O valor pago pela Danone pelo litro do leite é calculado de acordo com os custos reais de cada fazenda. Para chegar a ele são levados em consideração os custos fixos e os variáveis, formados por despesas com insumos, como caroço de algodão, polpa cítrica, mais a soja e o milho. Também é acrescida ao preço do leite uma margem de lucro definida por sete indicadores de eficiência, entre eles a produtividade de vaca por lactação, o volume de leite planejado e o de fato entregue. Esses itens estão estabelecidos na tabela de Pagamento por Qualidade Educampo, um programa coordenado pelo Serviço de Apoio à Pequena e Média Empresa (Sebrae).

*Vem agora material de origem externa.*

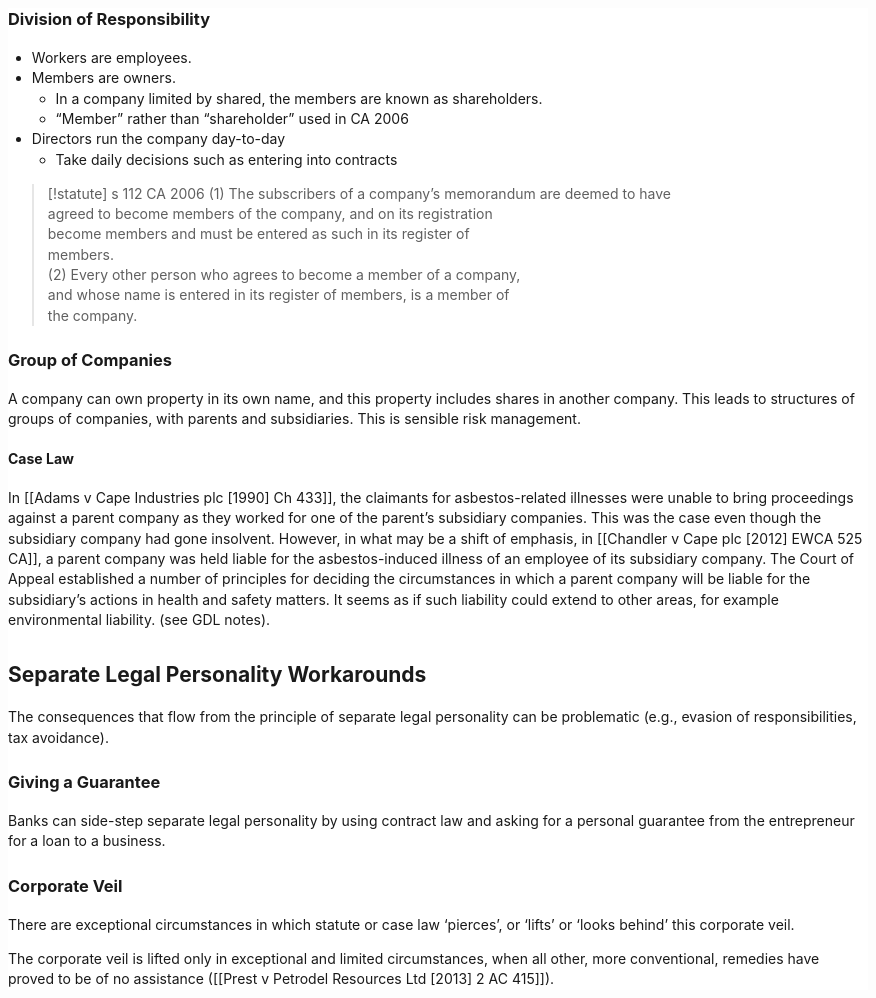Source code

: ### Division of Responsibility

- Workers are employees.
- Members are owners.
	- In a company limited by shared, the members are known as shareholders.
	- “Member” rather than “shareholder” used in CA 2006
- Directors run the company day-to-day
	- Take daily decisions such as entering into contracts

> [!statute] s 112 CA 2006
> (1) The subscribers of a company’s memorandum are deemed to have  
> agreed to become members of the company, and on its registration  
> become members and must be entered as such in its register of  
> members.  
> (2) Every other person who agrees to become a member of a company,  
> and whose name is entered in its register of members, is a member of  
> the company.

### Group of Companies

A company can own property in its own name, and this property includes shares in another company. This leads to structures of groups of companies, with parents and subsidiaries. This is sensible risk management.

#### Case Law

In [[Adams v Cape Industries plc [1990] Ch 433]], the claimants for asbestos-related illnesses were unable to bring proceedings against a parent company as they worked for one of the parent’s subsidiary companies. This was the case even though the subsidiary company had gone insolvent. However, in what may be a shift of emphasis, in [[Chandler v Cape plc [2012] EWCA 525 CA]], a parent company was held liable for the asbestos-induced illness of an employee of its subsidiary company. The Court of Appeal established a number of principles for deciding the circumstances in which a parent company will be liable for the subsidiary’s actions in health and safety matters. It seems as if such liability could extend to other areas, for example environmental liability. (see GDL notes).

## Separate Legal Personality Workarounds

The consequences that flow from the principle of separate legal personality can be problematic (e.g., evasion of responsibilities, tax avoidance).

### Giving a Guarantee

Banks can side-step separate legal personality by using contract law and asking for a personal guarantee from the entrepreneur for a loan to a business.

### Corporate Veil

There are exceptional circumstances in which statute or case law ‘pierces’, or ‘lifts’ or ‘looks behind’ this corporate veil.

The corporate veil is lifted only in exceptional and limited circumstances, when all other, more conventional, remedies have proved to be of no assistance ([[Prest v Petrodel Resources Ltd [2013] 2 AC 415]]).

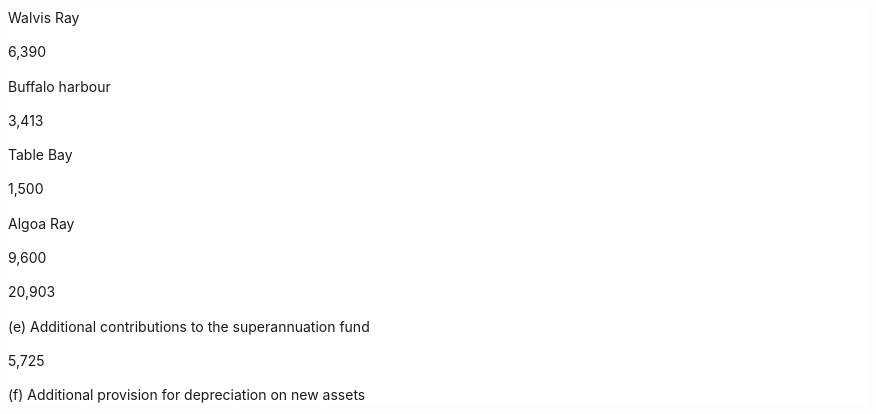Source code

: <tr>

<td><p>Walvis Ray</p></td>

<td><p>6,390</p></td>

<td><p></p></td>

</tr>

<tr>

<td><p>Buffalo harbour</p></td>

<td><p>3,413</p></td>

<td><p></p></td>

</tr>

<tr>

<td><p>Table Bay</p></td>

<td><p>1,500</p></td>

<td><p></p></td>

</tr>

<tr>

<td><p>Algoa Ray</p></td>

<td><p>9,600</p></td>

<td><p></p></td>

</tr>

<tr>

<td><p></p></td>

<td><p></p></td>

<td><p>20,903</p></td>

</tr>

<tr>

<td><p>(e) Additional contributions to the superannuation fund</p></td>

<td><p></p></td>

<td><p>5,725</p></td>

</tr>

<tr>

<td><p>(f) Additional provision for depreciation on new assets</p></td>

<td><p></p></td>
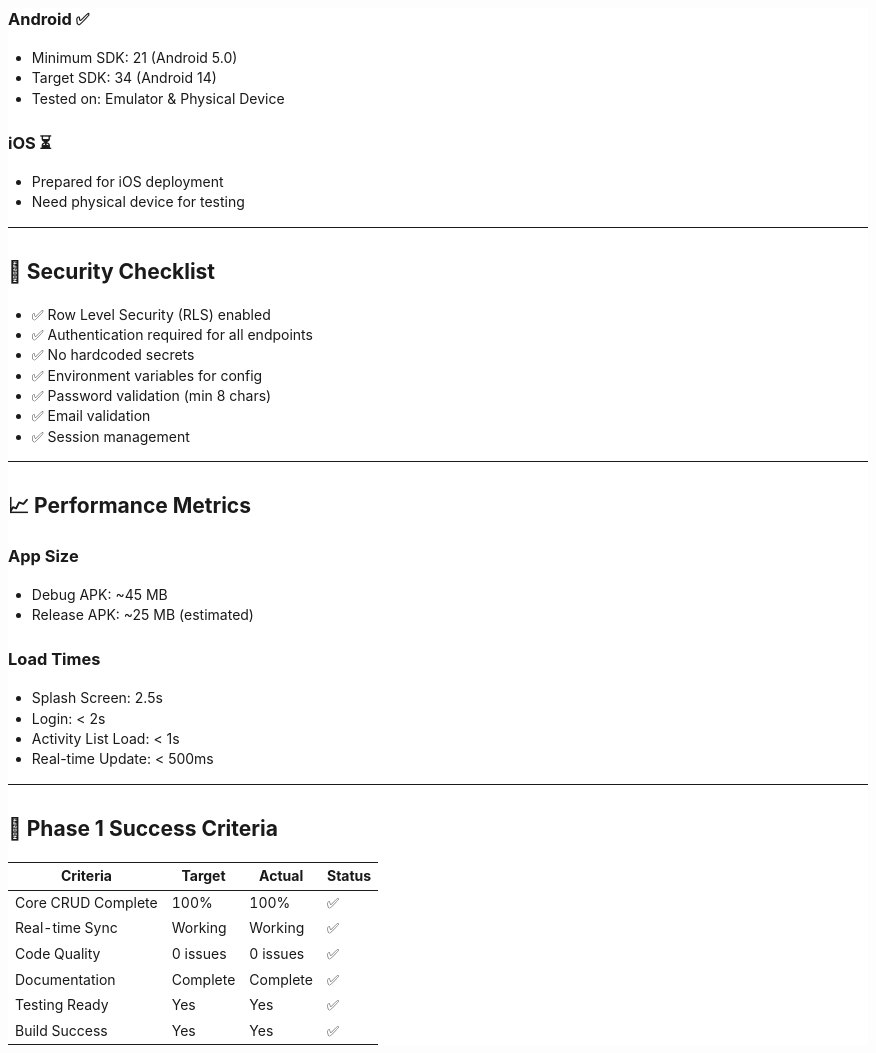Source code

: ### Android ✅

- Minimum SDK: 21 (Android 5.0)
- Target SDK: 34 (Android 14)
- Tested on: Emulator & Physical Device

### iOS ⏳

- Prepared for iOS deployment
- Need physical device for testing

---

## 🔐 Security Checklist

- ✅ Row Level Security (RLS) enabled
- ✅ Authentication required for all endpoints
- ✅ No hardcoded secrets
- ✅ Environment variables for config
- ✅ Password validation (min 8 chars)
- ✅ Email validation
- ✅ Session management

---

## 📈 Performance Metrics

### App Size

- Debug APK: ~45 MB
- Release APK: ~25 MB (estimated)

### Load Times

- Splash Screen: 2.5s
- Login: < 2s
- Activity List Load: < 1s
- Real-time Update: < 500ms

---

## 🎯 Phase 1 Success Criteria

| Criteria           | Target   | Actual   | Status |
| ------------------ | -------- | -------- | ------ |
| Core CRUD Complete | 100%     | 100%     | ✅     |
| Real-time Sync     | Working  | Working  | ✅     |
| Code Quality       | 0 issues | 0 issues | ✅     |
| Documentation      | Complete | Complete | ✅     |
| Testing Ready      | Yes      | Yes      | ✅     |
| Build Success      | Yes      | Yes      | ✅     |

No planejamento de gestão, realizado com a ajuda de veterinários e zootecnistas, o pecuarista se compromete a aumentar a produção de leite em pelo menos 15% ao ano. “Quanto mais eficiente for a produção de uma propriedade, mais ela vai receber”, diz Garcia. “É por isso que no Gold não importa a cotação do leite no mercado.” Segundo ele, o produtor passa a enxergar sua propriedade como se ela fosse uma empresa e começa a ganhar eficiência em todos os processos. Na fazenda de Siqueira foi o que aconteceu. No ano passado, por exemplo, enquanto o litro de leite era vendido a R$ 0,80, o programa pagava R$ 1,05. Já neste ano, em que o litro de leite está valendo R$ 1,20, o Gold continua pagando R$ 1,05. A diferença no período, de R$ 0,10 por litro, significa um adicional de quase R$ 600 mil em dois anos para o produtor. “É a possibilidade de ganho real no longo prazo que desperta no produtor e na empresa o desejo de crescer”, afirma Garcia.

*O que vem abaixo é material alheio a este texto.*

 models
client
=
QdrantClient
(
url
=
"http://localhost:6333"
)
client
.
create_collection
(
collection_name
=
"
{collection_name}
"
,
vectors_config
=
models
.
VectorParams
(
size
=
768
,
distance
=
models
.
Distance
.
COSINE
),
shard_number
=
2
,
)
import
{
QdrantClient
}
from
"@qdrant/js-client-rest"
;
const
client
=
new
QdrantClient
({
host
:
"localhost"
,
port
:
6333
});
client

A Danone, com uma participação de 38% no mercado de lácteos, que movimentou R$ 5 bilhões, em 2012, tem crescido 15% ao ano com a ajuda de iniciativas como o Gold. No fim do ano passado, o programa contava com a participação de 11 pecuaristas, ante os 25 atuais. Hoje, o Gold representa um volume de captação entre 60 mil litros e 72 mil litros de leite por dia, equivalente a 12% do total de 600 mil litros diários coletados em 500 fazendas localizadas em um raio de 400 quilômetros de Poços de Caldas. Segundo José Pollastri, gerente de captação da Danone, a meta para 2014 é fazer com que a coleta de leite através do Gold chegue a 25%. “Nos próximos dois anos queremos ir para 40%”, diz Pollastri. O Brasil é o quarto maior mercado da multinacional Danone, depois de Estados Unidos, França e Espanha. O mercado global de lácteos movimenta cerca de US$ 380 bilhões por ano, com o Brasil na quinta posição entre os maiores produtores.